Mas os pais da jovem perceberam que algo no trabalho a estava perturbando, fazendo com que ela ficasse sozinha chorando por horas. Assim, apesar das dificuldades financeiras para mantê-la e aos seus quatro irmãos, eles encorajaram Marianna a deixar o emprego. Aliviada, ela demitiu-se no dia 28 de maio. No dia seguinte, Ivon foi visitá-la na casa da família, oferecendo mais do dobro do salário caso ela retornasse ao trabalho.

A oferta era boa demais para ser rejeitada, e ela retornou ao laboratório em 30 de maio. Quando, porém, Hosni mais tarde telefonou para Ivon, questionando as circunstâncias do desaparecimento de sua noiva, dentro de uma hora a polícia intimou a ele e ao pai da moça.

"Por que vocês ligaram para a senhorita Ivon?", perguntou o inspetor a eles. "Não liguem para ela novamente.
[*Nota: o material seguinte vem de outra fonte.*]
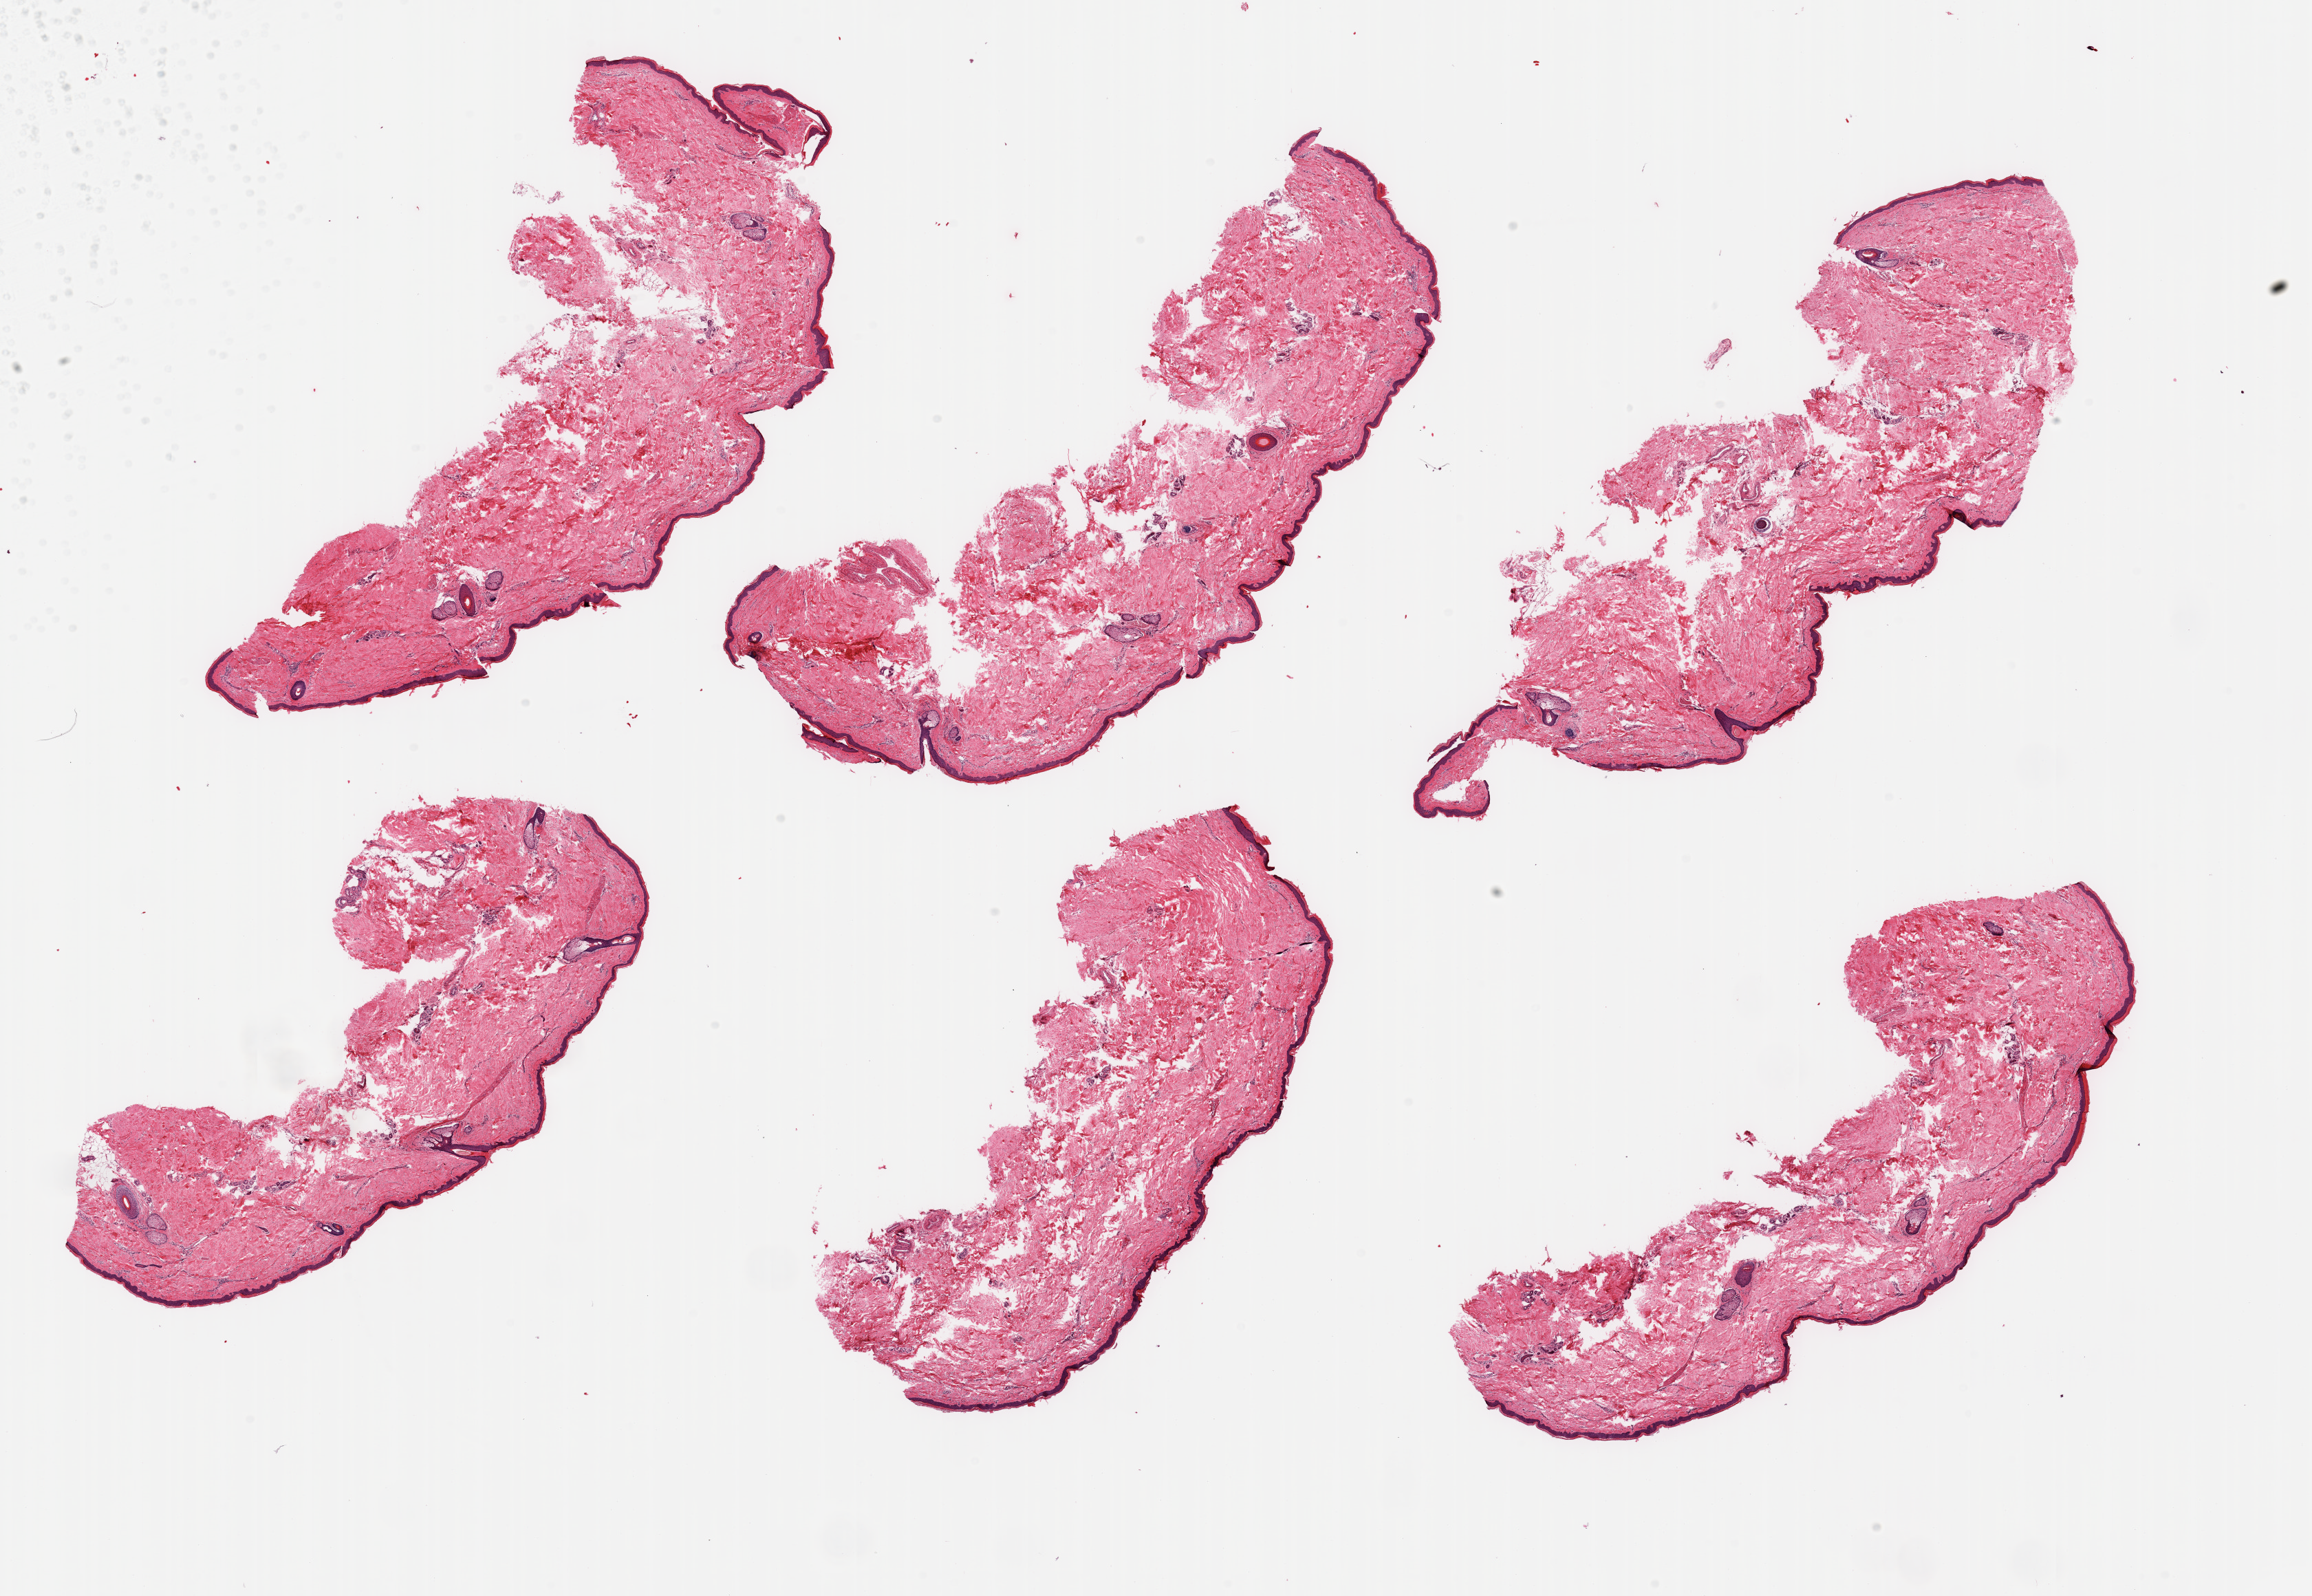
Whole-slide image, hematoxylin and eosin (H&E) stain, brightfield — low-resolution overview of the scanned area, about 26.6 x 18.3 mm; PAXgene-fixed paraffin-embedded (PFPE) section; target tissue: skin of lower leg; donor tissue sample. Donor sex: male.
Review note (as recorded): 6 pieces, minimal dermal fat, squamous epithelium is ~40-50 microns.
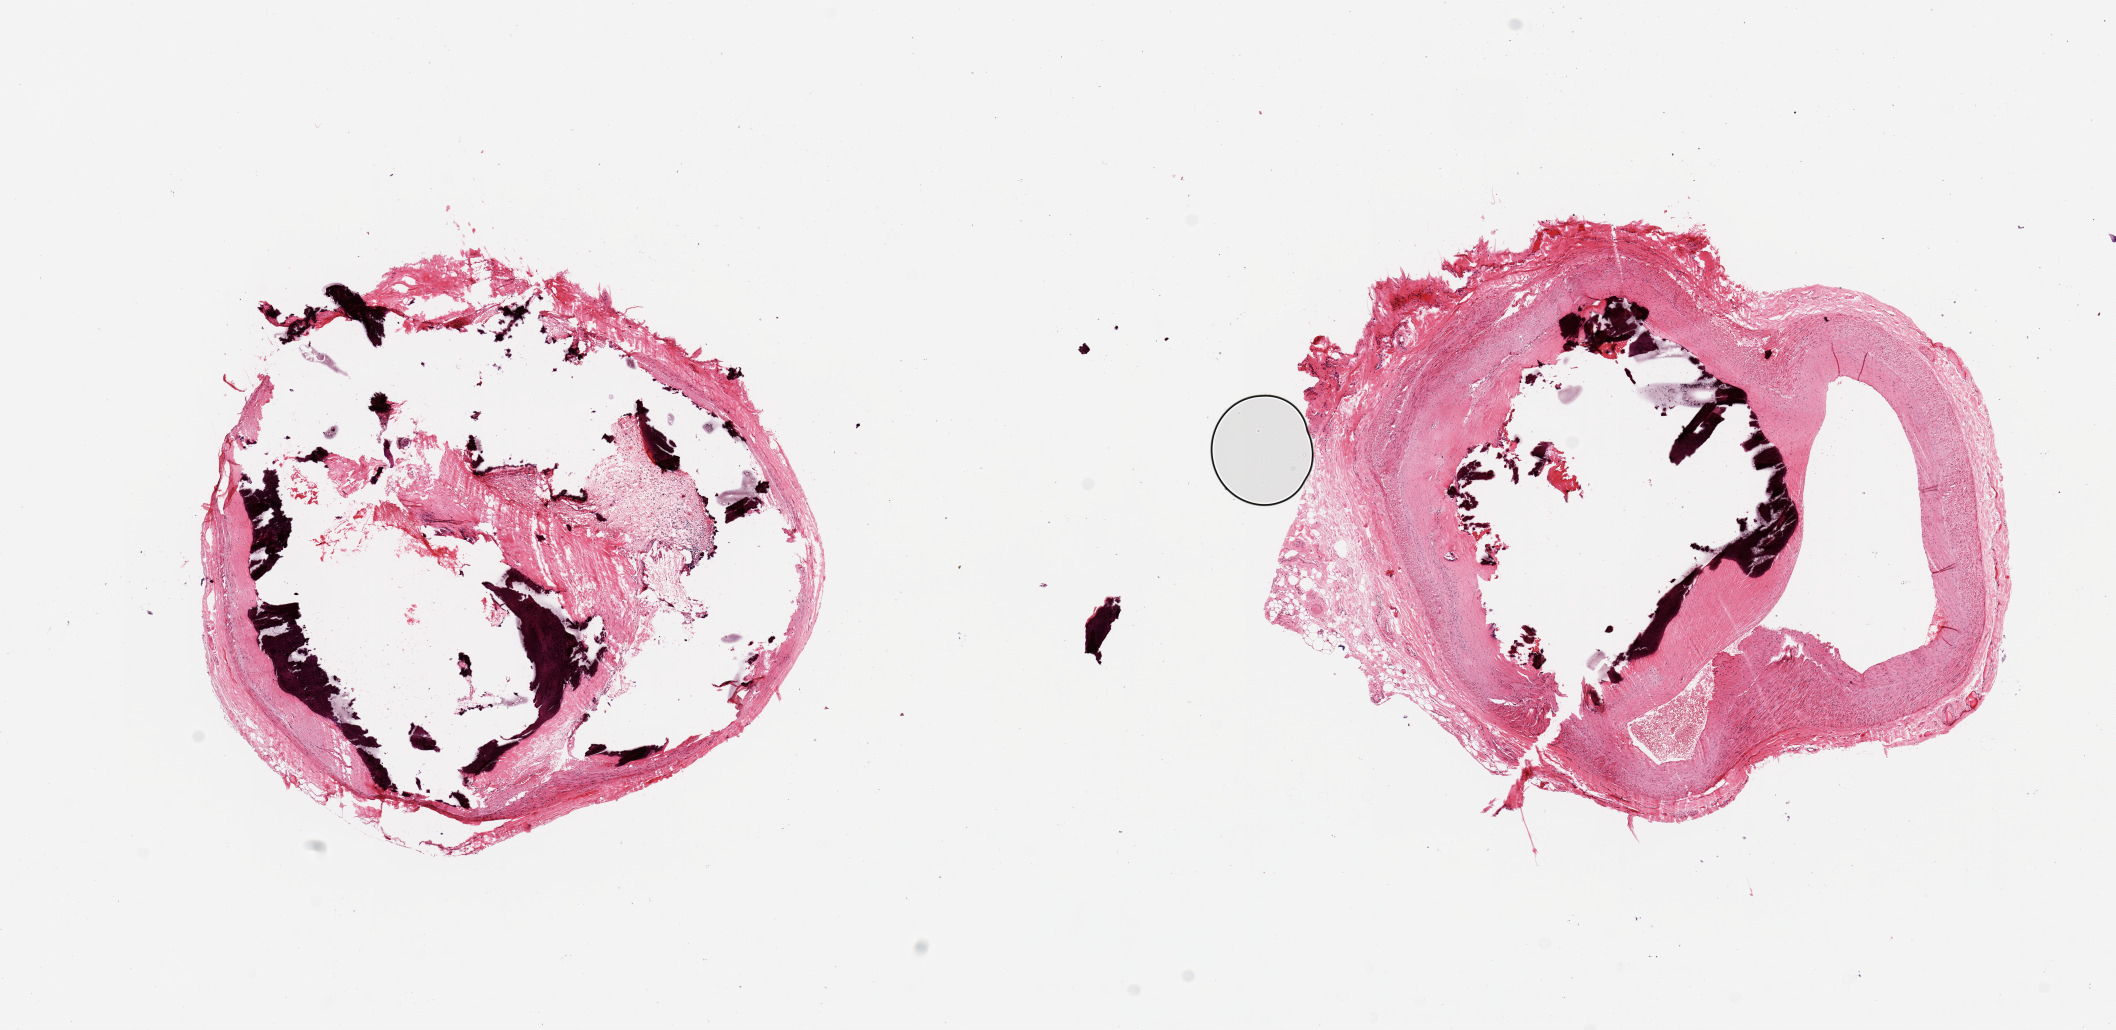
Digitized haematoxylin and eosin-stained section, brightfield — whole scanned area (about 16.7 x 8.1 mm) shown as a low-resolution overview; PAXgene-fixed paraffin-embedded (PFPE) section; section of coronary artery (target tissue); tissue donor sample. Donor sex: male.
Pathologist's review note for this sample: 2 pieces, ~70% occlusive calcifying atherosis; No significant adherant fat.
Marianna não foi seqüestrada. Ela foi embora espontaneamente".

O inspetor continuou a atrapalhar as tentativas da família Attallah de recuperar sua filha. Em 11 de agosto, um oficial de segurança chamou o pai, sugerindo que ele comprasse um telefone celular para que a polícia pudesse entrar em contato assim que tivesse notícias da moça.

Attallah  juntou dinheiro para comprar o telefone e deu o número à polícia. Logo depois o inspetor ligou, dizendo a ele que sua filha estava em Alexandria e prometeu que se ele fosse encontrá-la, poderia trazê-la de volta para casa.

Cheio de esperança, o pai viajou 320 quilômetros ao norte, para Alexandria, onde o inspetor ligou novamente. "Sua filha está do outro lado da rua", disse.

Vendo uma mulher de véu, o pai se aproximou e tentou falar com ela, mas ela correu dele e entrou em um ônibus. Ele a seguiu e tentou falar com ela, mas os outros passageiros acharam que ele estava molestando a mulher e começaram a bater nele, forçando-o a descer do ônibus.

"Eles se divertiam torturando o pobre pai", comentou um ativista dos direitos humanos que entrevistou Attallah no final de agosto.

Apesar de Attallah ter enviado por fax petições sobre o caso de sua filha para o ministro do interior, o escritório do SSI em El-Fayoum e para o papa ortodoxo copta Senoudah III, ele não obteve resposta.

Centenas de moças coptas desaparecem e são dadas como seqüestradas todos os anos no Egito, mas as famílias reclamam que é difícil provar.

Ao mesmo tempo, oficiais de segurança freqüentemente impedem os pais cristãos de ter contato ou acesso às suas filhas quando elas são localizadas. Em vez disso deixam-nas sob custódia do "protetor" muçulmano que as seqüestrou.